Im Verlauf der Geschichte störten mich diese beiden Brüche und dass manches mehr an der Oberfläche blieb, dann aber nicht mehr. Denn die Suche der beiden, die sich oft so nah waren, ohne es zu wissen, und die von den Schrecken des Krieges doch immer wieder auseinandergerissen wurden, war spannend zu lesen und ließ mich mehr und mehr mit ihnen mitfiebern. Dabei musste ich öfter mal schlucken, wenn die Angriffe der Japaner ihre Opfer fanden und Flucht und Gefangenschaft alles andere in den Hintergrund drängten.

Besonders gut gefallen hat mir auch, dass sich die Musik wie ein roter Faden durch die Geschichte zog. Mit Marinas wunderschönem Klavierspiel, einem Stück von Chopin, das Stead am Anfang auf Marina aufmerksam machte, beginnt die Geschichte. Und damit schließt sich am Ende dann auch wieder der Kreis. Dazwischen ist es immer wieder die Musik, die einerseits Marina aufrecht hält, und andererseits Stead über die Jahre mit Marina emotional verbindet. Das fand ich sehr schön.
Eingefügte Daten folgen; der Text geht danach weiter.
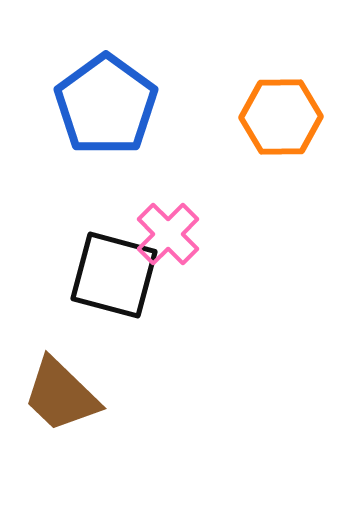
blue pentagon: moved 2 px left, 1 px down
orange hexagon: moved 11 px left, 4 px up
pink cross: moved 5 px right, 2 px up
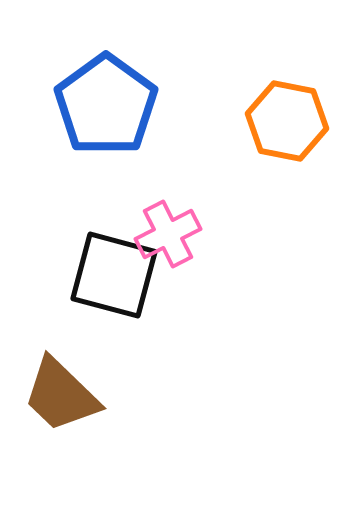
orange hexagon: moved 6 px right, 4 px down; rotated 12 degrees clockwise
pink cross: rotated 18 degrees clockwise
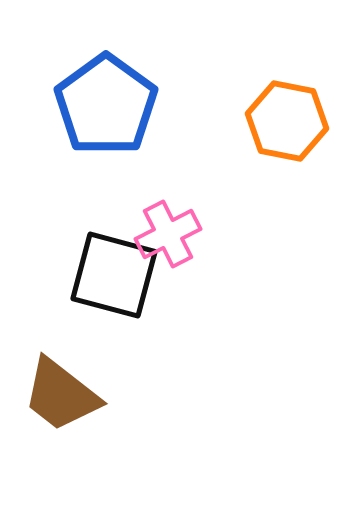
brown trapezoid: rotated 6 degrees counterclockwise
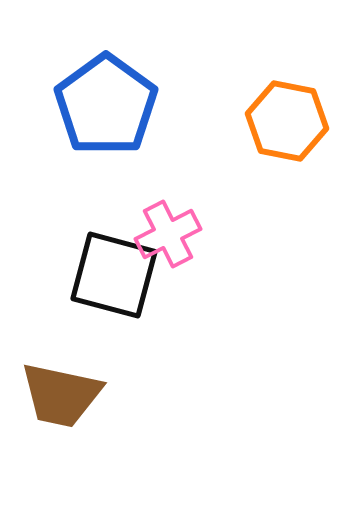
brown trapezoid: rotated 26 degrees counterclockwise
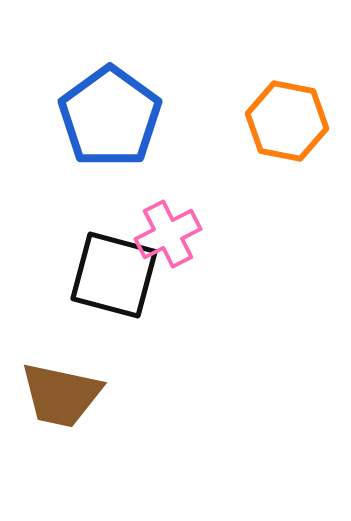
blue pentagon: moved 4 px right, 12 px down
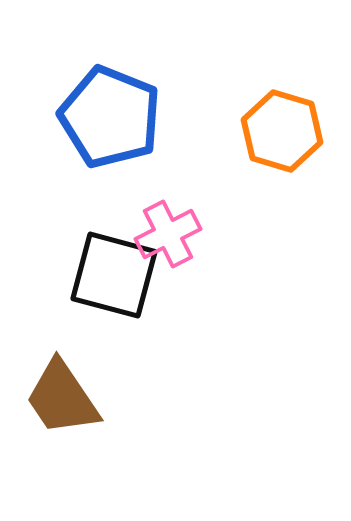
blue pentagon: rotated 14 degrees counterclockwise
orange hexagon: moved 5 px left, 10 px down; rotated 6 degrees clockwise
brown trapezoid: moved 1 px right, 3 px down; rotated 44 degrees clockwise
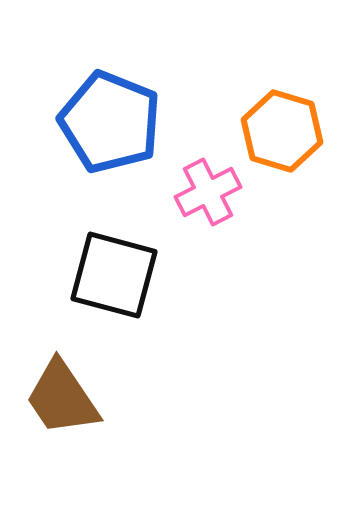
blue pentagon: moved 5 px down
pink cross: moved 40 px right, 42 px up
Die Autorin hat nach meinem Empfinden einen feinen Schreibstil, der in manchmal fast nüchtern und unaufgeregt wirkendem Tonfall doch gleichzeitig eine besondere Intensität ausstrahlt und damit eine eindringliche Stimmung erzeugen kann. Die Geschichte wirkt damit auf mich keinesfalls kitschig, wie es vielleicht die Buchbeschreibung oder der Buchtitel vermuten lassen könnten, sondern hat eher einen tragischen Unterton, der nicht unbedingt zu einem Happy-End führen müsste. Mir hat das Buch gut gefallen und gerade durch die sprunghafte Erzählweise hatte die Geschichte für mich persönlich einen besonderen Reiz.